新ハムレット
以下はWikipediaより引用
要約
『新ハムレット』(しんハムレット)は、太宰治の戯曲風の小説。シェイクスピアの『ハムレット』の近代的翻案、あるいはパロディ。
1941年(昭和16年)7月2日、文藝春秋社より刊行された。定価は1円70銭。著者にとって最初の書き下ろし長編小説である。
執筆の背景・時期
はしがきに太宰は次のように書き記している。「此の作品を書くに当り、坪内博士訳の『ハムレツト』と、それから、浦口文治氏著の『新評註ハムレツト』だけを、一とほり読んでみた。浦口氏の『新評註ハムレット』には、原文も全部載つてゐるので、辞書を片手に、大骨折りで読んでみた。」
ここで言っているのは、『新修シェークスピヤ全集 第二十七巻 ハムレット』(中央公論社、1933年9月20日、坪内逍遥訳)と、浦口文治著『新評註ハムレツト Shakespeare's Hamlet as seen by the Elizabethan Audience』(三省堂、1932年10月22日)である。なお後者は妻美知子の蔵書であった。

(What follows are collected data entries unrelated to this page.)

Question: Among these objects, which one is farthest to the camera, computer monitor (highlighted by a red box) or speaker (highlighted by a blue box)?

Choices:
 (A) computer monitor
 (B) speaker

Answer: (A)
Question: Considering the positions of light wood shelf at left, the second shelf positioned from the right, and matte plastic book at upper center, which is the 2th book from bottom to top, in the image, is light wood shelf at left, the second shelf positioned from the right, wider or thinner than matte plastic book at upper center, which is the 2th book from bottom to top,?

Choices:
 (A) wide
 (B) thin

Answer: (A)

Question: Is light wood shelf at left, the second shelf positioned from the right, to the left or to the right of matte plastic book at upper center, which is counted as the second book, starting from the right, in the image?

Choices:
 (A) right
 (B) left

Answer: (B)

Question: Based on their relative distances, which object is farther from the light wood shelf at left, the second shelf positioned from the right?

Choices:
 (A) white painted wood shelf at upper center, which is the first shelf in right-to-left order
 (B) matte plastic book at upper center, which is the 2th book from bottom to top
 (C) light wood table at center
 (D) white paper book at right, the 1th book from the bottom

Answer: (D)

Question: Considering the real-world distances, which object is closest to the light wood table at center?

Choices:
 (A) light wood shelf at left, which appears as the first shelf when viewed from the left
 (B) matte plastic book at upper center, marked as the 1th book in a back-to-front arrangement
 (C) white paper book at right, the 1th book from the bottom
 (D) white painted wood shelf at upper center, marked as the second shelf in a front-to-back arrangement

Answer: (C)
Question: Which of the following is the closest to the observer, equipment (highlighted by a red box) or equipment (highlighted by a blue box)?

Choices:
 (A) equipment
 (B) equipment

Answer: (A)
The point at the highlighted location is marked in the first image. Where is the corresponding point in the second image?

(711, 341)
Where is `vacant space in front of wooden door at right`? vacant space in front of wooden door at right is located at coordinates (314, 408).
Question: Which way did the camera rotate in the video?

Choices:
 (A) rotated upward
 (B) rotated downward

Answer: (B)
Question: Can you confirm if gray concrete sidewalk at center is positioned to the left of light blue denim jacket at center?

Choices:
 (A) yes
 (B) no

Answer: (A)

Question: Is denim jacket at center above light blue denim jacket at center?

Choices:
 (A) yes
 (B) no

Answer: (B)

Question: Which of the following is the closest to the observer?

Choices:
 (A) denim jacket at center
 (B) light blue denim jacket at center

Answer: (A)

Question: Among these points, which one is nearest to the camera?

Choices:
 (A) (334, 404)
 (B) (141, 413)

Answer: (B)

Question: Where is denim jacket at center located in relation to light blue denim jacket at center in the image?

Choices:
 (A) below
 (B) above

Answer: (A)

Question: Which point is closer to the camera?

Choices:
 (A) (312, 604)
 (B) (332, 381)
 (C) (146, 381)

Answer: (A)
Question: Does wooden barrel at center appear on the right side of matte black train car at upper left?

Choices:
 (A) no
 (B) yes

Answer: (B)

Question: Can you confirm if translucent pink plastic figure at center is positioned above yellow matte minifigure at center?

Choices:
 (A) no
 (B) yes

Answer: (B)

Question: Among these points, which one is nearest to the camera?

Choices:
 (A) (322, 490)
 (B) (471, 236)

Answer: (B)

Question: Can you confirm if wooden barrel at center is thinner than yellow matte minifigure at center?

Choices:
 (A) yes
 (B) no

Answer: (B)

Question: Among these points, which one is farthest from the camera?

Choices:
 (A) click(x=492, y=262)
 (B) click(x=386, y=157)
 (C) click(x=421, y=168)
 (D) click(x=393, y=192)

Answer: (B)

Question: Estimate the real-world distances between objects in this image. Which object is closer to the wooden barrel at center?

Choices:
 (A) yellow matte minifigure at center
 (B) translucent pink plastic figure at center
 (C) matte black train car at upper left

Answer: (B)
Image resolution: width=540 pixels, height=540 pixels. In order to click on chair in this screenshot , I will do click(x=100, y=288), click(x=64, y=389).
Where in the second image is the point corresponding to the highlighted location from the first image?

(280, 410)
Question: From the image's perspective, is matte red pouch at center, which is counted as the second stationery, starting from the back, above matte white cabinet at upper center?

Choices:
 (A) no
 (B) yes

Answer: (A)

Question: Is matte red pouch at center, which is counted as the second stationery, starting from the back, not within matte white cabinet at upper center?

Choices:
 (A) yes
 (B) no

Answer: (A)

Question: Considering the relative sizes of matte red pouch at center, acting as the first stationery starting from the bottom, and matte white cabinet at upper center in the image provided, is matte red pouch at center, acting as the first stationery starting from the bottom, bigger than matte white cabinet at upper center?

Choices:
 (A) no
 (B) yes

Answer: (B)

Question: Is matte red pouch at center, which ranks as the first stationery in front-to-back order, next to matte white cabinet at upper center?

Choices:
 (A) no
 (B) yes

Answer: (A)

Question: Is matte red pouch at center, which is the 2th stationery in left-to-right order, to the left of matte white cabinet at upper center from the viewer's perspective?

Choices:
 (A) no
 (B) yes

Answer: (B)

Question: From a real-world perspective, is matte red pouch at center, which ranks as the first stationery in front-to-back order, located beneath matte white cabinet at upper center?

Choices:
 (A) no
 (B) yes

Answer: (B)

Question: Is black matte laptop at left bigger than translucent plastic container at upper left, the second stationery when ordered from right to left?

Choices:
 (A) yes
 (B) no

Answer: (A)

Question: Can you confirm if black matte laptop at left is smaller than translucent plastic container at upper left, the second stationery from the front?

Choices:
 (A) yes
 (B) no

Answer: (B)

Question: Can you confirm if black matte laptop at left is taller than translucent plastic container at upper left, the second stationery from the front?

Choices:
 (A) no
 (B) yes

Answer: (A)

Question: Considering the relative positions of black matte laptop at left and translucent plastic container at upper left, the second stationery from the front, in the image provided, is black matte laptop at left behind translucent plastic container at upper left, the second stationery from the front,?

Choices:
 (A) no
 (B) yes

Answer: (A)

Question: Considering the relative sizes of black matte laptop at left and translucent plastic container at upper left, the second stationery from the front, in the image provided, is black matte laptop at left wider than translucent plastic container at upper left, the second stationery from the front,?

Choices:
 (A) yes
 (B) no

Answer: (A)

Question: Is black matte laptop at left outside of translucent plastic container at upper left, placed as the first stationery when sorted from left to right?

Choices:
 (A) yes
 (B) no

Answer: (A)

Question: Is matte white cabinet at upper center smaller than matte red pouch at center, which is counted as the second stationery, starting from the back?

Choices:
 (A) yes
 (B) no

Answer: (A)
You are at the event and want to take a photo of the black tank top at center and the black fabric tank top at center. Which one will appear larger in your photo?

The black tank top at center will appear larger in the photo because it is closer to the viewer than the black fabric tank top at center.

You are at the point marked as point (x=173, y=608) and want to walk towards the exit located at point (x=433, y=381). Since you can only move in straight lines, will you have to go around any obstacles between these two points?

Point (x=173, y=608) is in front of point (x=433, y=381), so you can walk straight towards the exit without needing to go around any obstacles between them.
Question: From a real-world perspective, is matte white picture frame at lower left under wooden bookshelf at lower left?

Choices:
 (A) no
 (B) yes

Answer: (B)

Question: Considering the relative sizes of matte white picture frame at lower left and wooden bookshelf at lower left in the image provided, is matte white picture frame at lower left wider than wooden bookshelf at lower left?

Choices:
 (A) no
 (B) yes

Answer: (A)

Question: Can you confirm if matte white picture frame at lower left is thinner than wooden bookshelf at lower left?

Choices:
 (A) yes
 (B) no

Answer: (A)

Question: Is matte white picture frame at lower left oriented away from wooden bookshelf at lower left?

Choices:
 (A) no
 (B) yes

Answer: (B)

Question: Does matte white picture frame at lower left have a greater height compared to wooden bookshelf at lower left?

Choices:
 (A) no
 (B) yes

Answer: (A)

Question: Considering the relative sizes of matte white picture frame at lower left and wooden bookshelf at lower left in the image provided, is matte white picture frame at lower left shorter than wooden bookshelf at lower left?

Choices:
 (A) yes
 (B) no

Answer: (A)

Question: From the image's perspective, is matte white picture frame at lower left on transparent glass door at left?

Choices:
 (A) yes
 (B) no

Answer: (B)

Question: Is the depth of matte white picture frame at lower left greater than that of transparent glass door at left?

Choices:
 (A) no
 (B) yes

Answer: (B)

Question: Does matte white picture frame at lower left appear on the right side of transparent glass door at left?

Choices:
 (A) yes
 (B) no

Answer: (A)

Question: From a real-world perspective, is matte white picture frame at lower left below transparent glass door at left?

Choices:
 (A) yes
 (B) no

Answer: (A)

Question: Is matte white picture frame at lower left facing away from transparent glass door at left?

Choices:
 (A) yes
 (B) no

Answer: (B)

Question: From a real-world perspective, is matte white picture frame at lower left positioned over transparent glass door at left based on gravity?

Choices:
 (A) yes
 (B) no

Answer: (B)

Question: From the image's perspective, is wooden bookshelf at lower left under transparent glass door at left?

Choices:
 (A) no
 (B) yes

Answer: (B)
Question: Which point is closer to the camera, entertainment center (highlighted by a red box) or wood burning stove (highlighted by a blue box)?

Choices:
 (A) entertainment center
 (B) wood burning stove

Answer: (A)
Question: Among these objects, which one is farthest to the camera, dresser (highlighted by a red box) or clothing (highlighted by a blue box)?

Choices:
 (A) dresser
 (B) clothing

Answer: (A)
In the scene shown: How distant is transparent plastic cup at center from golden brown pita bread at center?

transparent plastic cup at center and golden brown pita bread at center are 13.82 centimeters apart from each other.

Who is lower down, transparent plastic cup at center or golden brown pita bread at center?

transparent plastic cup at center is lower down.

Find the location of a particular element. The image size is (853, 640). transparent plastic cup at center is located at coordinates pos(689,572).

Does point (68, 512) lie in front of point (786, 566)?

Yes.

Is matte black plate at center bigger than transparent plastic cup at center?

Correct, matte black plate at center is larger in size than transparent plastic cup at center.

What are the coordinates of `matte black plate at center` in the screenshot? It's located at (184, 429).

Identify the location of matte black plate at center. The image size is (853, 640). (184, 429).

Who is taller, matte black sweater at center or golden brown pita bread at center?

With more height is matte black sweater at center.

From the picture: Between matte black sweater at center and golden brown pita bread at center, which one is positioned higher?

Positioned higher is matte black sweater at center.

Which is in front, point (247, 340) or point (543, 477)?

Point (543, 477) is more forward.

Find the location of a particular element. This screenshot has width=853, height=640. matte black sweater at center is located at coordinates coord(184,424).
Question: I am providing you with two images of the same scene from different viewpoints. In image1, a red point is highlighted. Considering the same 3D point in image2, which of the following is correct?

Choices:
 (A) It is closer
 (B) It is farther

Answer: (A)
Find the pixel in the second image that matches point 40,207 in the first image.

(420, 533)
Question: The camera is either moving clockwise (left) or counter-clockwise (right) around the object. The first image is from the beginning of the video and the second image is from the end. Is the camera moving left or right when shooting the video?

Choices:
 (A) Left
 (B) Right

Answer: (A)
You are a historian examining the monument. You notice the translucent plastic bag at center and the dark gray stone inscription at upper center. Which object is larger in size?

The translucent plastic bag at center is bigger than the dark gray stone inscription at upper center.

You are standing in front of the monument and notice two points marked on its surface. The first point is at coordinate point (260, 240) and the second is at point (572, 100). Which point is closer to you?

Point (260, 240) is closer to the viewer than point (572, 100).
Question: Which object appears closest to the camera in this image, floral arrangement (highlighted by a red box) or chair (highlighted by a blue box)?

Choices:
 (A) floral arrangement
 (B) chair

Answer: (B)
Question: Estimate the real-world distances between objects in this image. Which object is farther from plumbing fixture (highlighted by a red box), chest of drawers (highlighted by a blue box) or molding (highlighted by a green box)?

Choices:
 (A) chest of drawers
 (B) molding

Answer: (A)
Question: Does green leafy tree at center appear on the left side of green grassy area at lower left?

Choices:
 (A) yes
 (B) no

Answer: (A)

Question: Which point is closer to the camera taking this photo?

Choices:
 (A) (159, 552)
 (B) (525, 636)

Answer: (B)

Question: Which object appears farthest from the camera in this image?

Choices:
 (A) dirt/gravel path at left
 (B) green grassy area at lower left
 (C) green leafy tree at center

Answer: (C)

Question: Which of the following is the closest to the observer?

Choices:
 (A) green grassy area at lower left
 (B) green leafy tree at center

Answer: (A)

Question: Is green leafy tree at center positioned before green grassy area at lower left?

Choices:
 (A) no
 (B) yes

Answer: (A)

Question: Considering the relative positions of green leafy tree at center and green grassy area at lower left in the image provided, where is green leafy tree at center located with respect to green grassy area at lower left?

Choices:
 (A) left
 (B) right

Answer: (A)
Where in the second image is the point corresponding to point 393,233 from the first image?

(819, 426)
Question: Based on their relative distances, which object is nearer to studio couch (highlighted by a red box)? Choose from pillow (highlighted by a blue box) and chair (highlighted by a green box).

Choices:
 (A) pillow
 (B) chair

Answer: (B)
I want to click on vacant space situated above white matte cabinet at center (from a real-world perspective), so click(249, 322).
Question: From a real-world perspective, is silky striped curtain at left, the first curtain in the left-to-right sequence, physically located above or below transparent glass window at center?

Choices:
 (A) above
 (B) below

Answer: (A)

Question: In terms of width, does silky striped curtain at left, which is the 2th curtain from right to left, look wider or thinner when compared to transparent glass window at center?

本書は1941年(昭和16年)2月1日に起稿され、5月末に完成した。
井伏鱒二への手紙に「この作品は戯曲の形式をとっていますが、新しい小説のつもりで書きました」という趣旨のことを書いており、「はしがき」でも、「これは、謂(い)わば LESEDRAMA ふうの、小説だと思っていただきたい」とレーゼドラマを意識した作品であることを言明している。
上演
- 本書が出版されると、「新演劇研究会」にいた芥川比呂志、加藤道夫らは何度も繰り返して読み、上演について熱心に検討したという。1946年初夏、芥川は上演の許可を求めるために青森県金木町まで太宰を訪ね、許可を得るが実現はしなかった。
- 1948年(昭和23年)12月14日から23日まで、脚色宮田輝明、演出加納浩により『亡霊失格』の題で読売ホールにて上演された。
- 劇団シェイクスピア・シアターによって上演されている。
- 2008年(平成20年)12月、外輪能隆の演出により静岡県舞台芸術センター(SPAC)で上演された。
- 2023年(令和5年)6月、五戸真理枝の演出台本により、「新ハムレット~太宰治、シェイクスピアを乗っとる!?~」のタイトルでPARCO劇場他で上演されている。
内容
はしがき
一 エルシノア王城 城内の大広間
二 ポローニヤス邸の一室
ポローニヤスが登場して、レヤチーズに、大学生活での心得を言い渡す。レヤチーズが去った後のオフィーリアと父のやりとり。
三 高台
四 王妃の居間
五 廊下
六 庭園
七 城内の一室
朗読を聴いた王妃は怒り、王は喜んでいるように見える。
八 王の居間
九 城の大広間
戦争が始まり、レヤチーズは死ぬ。そのことを王は知らせに来たのだが、ハムレットは、王がポローニヤスを殺したことを察する。そのとき、王妃の入水自殺を知らせに、ホレイショがやってくる。